Questions About Excluding Some Deferrals From Matching Contributions

Experts from Groom Law Group and CAPTRUST answer questions concerning retirement plan administration and regulations.

I currently work with an ERISA 403(b) non-safe harbor plan that matches 100% of the first 3% of elective salary deferrals. The plan sponsor wishes to change the formula so that only employees who defer at least 3% of pay receive the 3% employer contribution. Thus, unlike the current formula, if an employee deferred 1% or 2%, the employee would not receive an employer contribution. Is the proposed formula possible? And, if so, would the 3% employer contribution still be considered a matching contribution for ACP testing purposes?” 

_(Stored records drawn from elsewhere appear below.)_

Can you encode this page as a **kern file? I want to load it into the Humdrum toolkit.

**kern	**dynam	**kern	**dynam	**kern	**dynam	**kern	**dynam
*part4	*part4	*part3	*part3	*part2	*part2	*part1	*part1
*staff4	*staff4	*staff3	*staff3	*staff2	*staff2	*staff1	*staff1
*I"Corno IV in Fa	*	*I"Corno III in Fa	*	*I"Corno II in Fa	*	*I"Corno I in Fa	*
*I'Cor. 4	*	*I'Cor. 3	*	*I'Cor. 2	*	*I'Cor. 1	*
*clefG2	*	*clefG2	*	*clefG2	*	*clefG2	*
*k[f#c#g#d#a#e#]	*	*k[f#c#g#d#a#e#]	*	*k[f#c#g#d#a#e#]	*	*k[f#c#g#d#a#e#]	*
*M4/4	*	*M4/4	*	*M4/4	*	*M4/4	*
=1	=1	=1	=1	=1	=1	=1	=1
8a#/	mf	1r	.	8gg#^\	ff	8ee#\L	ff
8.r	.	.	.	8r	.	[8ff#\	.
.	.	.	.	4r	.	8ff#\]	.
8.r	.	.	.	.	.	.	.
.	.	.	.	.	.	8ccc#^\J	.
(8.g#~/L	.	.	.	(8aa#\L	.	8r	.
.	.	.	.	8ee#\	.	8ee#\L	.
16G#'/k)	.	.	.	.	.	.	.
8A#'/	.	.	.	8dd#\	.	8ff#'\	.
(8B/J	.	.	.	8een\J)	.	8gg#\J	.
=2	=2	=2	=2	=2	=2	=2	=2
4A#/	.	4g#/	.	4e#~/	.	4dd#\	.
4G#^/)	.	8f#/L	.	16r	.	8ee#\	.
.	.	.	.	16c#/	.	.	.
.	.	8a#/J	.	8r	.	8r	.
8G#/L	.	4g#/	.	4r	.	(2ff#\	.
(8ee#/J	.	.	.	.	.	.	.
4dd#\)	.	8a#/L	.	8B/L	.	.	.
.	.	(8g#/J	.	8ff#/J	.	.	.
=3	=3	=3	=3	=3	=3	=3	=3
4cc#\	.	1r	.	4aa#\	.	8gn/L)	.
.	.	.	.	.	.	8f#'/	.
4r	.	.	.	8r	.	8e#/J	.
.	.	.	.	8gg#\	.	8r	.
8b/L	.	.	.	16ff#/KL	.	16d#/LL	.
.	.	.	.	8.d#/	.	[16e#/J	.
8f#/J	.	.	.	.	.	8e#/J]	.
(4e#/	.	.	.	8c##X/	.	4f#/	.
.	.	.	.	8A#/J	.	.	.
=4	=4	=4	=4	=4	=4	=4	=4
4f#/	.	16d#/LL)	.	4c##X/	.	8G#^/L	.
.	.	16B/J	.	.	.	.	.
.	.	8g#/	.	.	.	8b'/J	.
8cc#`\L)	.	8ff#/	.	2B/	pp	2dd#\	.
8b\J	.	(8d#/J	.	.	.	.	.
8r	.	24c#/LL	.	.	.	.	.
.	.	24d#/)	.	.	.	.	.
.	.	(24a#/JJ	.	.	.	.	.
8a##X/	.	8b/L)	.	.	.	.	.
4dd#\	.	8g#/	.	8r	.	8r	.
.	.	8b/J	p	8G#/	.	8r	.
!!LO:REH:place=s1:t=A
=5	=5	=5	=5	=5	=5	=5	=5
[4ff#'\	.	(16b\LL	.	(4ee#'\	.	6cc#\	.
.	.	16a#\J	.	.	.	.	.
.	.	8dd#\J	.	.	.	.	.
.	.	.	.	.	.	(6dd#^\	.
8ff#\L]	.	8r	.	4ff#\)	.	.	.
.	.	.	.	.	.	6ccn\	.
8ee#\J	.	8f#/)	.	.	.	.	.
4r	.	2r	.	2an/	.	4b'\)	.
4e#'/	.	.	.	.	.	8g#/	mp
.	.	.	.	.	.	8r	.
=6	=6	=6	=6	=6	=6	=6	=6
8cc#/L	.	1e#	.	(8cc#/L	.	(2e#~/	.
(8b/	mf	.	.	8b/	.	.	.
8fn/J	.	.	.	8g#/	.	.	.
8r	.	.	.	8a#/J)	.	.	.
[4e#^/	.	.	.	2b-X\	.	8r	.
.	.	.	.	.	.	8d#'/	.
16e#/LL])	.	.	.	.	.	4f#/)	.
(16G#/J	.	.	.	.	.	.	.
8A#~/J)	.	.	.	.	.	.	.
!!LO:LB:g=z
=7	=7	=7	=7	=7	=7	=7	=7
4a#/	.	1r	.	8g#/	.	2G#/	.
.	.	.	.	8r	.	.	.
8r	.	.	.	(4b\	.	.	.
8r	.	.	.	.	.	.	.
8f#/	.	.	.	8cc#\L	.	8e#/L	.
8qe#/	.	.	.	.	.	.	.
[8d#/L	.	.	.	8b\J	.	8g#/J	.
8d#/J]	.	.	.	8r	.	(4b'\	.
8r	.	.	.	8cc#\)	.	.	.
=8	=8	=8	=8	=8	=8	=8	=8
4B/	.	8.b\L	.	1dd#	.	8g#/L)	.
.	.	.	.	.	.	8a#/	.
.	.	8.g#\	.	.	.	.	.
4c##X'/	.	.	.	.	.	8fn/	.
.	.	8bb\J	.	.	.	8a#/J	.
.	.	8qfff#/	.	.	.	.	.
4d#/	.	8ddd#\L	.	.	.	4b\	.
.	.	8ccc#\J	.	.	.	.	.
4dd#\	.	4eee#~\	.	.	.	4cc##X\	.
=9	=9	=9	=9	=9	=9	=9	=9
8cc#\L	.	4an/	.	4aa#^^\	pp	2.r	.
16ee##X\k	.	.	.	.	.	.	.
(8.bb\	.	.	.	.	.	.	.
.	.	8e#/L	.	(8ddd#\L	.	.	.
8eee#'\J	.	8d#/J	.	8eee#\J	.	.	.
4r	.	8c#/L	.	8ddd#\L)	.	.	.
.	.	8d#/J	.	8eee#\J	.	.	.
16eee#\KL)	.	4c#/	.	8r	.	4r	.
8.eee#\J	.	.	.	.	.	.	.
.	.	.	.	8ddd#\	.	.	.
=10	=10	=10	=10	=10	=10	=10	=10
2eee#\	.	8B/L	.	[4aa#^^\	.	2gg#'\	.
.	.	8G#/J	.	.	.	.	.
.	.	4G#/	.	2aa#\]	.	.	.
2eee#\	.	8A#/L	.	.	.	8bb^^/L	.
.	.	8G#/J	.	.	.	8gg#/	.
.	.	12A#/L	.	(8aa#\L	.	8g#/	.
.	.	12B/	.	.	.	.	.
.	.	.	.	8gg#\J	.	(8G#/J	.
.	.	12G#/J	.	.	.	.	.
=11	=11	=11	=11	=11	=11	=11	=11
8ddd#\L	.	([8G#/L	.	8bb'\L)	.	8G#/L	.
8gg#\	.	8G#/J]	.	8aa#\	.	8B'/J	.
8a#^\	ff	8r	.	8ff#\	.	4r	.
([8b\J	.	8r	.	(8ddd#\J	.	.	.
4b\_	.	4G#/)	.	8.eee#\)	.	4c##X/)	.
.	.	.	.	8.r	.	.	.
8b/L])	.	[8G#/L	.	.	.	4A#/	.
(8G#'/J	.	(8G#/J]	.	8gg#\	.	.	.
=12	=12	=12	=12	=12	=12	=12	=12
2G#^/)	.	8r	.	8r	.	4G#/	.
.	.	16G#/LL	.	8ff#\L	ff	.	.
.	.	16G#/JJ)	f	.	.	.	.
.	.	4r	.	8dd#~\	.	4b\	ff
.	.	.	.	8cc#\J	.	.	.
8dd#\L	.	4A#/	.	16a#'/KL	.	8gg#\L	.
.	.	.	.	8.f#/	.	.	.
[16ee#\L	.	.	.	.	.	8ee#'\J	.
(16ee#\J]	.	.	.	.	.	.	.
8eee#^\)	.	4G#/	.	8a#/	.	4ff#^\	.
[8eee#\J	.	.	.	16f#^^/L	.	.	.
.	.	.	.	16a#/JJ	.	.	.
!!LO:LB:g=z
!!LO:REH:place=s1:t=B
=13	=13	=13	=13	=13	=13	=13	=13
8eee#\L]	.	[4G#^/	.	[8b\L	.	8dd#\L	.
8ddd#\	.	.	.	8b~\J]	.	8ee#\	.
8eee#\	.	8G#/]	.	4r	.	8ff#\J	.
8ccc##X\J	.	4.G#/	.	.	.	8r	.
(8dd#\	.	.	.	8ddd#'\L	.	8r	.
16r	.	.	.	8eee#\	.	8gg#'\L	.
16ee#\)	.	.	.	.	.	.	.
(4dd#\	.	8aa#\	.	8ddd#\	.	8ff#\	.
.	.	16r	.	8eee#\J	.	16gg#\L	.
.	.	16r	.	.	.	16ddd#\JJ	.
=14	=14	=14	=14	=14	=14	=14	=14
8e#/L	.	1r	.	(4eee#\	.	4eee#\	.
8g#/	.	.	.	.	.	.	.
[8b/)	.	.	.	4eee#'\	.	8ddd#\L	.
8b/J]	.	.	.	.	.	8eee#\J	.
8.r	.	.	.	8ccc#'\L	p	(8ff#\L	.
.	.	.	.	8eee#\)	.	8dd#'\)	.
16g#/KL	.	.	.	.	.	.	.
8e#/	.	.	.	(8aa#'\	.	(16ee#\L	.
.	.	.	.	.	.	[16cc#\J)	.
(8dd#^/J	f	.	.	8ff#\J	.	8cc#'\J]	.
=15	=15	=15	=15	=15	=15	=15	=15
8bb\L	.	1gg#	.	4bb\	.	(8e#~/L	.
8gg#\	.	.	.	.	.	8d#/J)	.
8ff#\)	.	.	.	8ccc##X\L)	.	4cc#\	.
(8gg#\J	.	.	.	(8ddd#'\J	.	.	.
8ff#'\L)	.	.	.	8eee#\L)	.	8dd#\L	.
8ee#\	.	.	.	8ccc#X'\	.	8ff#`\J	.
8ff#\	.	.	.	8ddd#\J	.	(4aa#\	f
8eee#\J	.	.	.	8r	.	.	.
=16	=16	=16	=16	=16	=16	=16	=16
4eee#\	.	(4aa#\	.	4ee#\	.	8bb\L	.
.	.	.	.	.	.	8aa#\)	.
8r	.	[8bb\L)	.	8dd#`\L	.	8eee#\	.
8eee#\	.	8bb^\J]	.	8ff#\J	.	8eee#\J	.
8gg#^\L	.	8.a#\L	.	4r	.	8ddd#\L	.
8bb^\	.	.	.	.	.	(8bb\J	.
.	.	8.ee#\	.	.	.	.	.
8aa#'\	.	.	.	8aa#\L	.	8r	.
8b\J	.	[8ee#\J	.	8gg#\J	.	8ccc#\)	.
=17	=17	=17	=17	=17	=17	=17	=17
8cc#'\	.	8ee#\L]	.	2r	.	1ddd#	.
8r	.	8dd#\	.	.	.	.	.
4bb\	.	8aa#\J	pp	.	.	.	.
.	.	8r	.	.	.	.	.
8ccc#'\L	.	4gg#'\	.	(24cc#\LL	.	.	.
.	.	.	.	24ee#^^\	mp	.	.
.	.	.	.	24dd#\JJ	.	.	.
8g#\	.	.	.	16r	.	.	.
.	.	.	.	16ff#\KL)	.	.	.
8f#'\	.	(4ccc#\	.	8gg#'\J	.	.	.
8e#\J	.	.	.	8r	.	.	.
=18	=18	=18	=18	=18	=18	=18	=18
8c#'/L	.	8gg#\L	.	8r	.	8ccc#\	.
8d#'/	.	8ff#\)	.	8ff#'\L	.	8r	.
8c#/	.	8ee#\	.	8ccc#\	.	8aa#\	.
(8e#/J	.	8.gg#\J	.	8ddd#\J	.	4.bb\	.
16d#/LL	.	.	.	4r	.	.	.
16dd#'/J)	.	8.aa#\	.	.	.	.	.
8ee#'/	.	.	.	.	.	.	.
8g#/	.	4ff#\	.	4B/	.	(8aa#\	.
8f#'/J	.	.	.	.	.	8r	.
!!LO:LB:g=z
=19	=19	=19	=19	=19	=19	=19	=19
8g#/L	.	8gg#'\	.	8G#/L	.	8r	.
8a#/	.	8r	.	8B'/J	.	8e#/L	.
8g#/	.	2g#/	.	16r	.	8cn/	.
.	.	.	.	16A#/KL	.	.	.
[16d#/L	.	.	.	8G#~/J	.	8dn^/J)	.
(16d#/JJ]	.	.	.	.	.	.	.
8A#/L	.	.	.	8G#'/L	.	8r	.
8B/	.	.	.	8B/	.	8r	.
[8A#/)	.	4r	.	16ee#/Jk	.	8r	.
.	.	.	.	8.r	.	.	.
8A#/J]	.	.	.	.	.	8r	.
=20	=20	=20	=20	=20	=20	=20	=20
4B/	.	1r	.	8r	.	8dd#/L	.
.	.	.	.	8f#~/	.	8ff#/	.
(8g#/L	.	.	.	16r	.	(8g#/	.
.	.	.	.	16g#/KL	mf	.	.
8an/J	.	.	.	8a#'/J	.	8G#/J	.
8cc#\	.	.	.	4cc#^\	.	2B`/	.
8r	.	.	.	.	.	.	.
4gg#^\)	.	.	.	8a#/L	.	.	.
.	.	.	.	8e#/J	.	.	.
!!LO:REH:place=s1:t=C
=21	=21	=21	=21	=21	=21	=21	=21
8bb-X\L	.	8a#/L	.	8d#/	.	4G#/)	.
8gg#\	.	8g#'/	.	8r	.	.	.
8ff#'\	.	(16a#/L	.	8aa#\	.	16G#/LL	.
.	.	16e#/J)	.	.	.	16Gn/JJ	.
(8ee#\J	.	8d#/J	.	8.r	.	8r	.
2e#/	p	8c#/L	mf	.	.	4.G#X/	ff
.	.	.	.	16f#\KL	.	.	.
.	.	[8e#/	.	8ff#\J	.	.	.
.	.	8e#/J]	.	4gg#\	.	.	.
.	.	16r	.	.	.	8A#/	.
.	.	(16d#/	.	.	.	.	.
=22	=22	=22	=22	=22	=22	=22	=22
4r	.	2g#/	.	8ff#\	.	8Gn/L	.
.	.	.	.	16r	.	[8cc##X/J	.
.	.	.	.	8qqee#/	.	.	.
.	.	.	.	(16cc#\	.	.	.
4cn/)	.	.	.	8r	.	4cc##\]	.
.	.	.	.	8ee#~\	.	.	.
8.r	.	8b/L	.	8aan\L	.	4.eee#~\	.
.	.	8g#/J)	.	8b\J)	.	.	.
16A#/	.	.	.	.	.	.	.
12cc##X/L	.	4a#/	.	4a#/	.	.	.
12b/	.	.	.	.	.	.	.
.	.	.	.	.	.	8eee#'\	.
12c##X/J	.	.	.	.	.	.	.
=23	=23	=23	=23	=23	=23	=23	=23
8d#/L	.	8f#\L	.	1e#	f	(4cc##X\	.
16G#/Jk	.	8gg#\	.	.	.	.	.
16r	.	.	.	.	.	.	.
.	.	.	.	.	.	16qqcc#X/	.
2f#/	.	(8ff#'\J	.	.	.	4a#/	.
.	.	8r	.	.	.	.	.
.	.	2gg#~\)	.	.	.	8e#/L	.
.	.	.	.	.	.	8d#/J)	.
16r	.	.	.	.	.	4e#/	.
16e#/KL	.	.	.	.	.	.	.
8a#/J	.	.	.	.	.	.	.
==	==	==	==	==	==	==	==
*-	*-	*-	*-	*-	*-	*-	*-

Charles Filips, Kimberly Boberg, David Levine and David Powell, with Groom Law Group, and Michael A. Webb, senior financial adviser at CAPTRUST, answer:

Yes, the proposed formula is possible, since there is nothing in the Internal Revenue Code or the Employee Retirement Income Security Act (ERISA) that would prevent the use of such a formula, provided that all nondiscrimination testing is satisfied. However, the answer to your second question, as to whether the proposed 3% contribution is still considered a match for actual contribution percentage (ACP) testing purposes, is a bit more complicated. Treas. Reg. Section 1.401(m)-1(a)(2)(ii), which defines matching contributions as applicable for ACP testing purposes, provides as follows:

“(ii) Employer contributions made on account of an employee contribution or elective deferral. Whether an employer contribution is made on account of an employee contribution or an elective deferral is determined on the basis of all the relevant facts and circumstances, including the relationship between the employer contribution and employee actions outside the plan. An employer contribution made to a defined contribution plan on account of contributions made by an employee under an employer-sponsored savings arrangement that are not held in a plan that is intended to be a qualified plan or other arrangement described in § 1.402(g)-1(b) is not a matching contribution.”

The problem here is with the words “on account of,” which are not defined in this Section but are determined on the basis of all the relevant facts and circumstances. In general, the words “on account of” have been interpreted to mean that, if the contribution would not be made were it not for the elective deferral, it is considered to be a matching contribution, which would be the case for your proposed 3% employer contribution that can only be made if the employee defers 3% or more of salary. The proposed contribution as described certainly seems to be “on account of” the participant making a 3% elective contribution. However, given the ambiguity of the language here, you should probably confirm with retirement plan counsel whether the proposed 3% employer contribution is indeed a matching contribution for ACP testing purposes.

It should also be noted that, if the 3% employee contribution was a MANDATORY contribution, either as a condition of employment or due to a one-time election whether or not to participate in the plan, the 3% employer contribution would NOT be a matching contribution and would thus not be subject to ACP testing.


NOTE: This feature is to provide general information only, does not constitute legal advice, and cannot be used or substituted for legal or tax advice.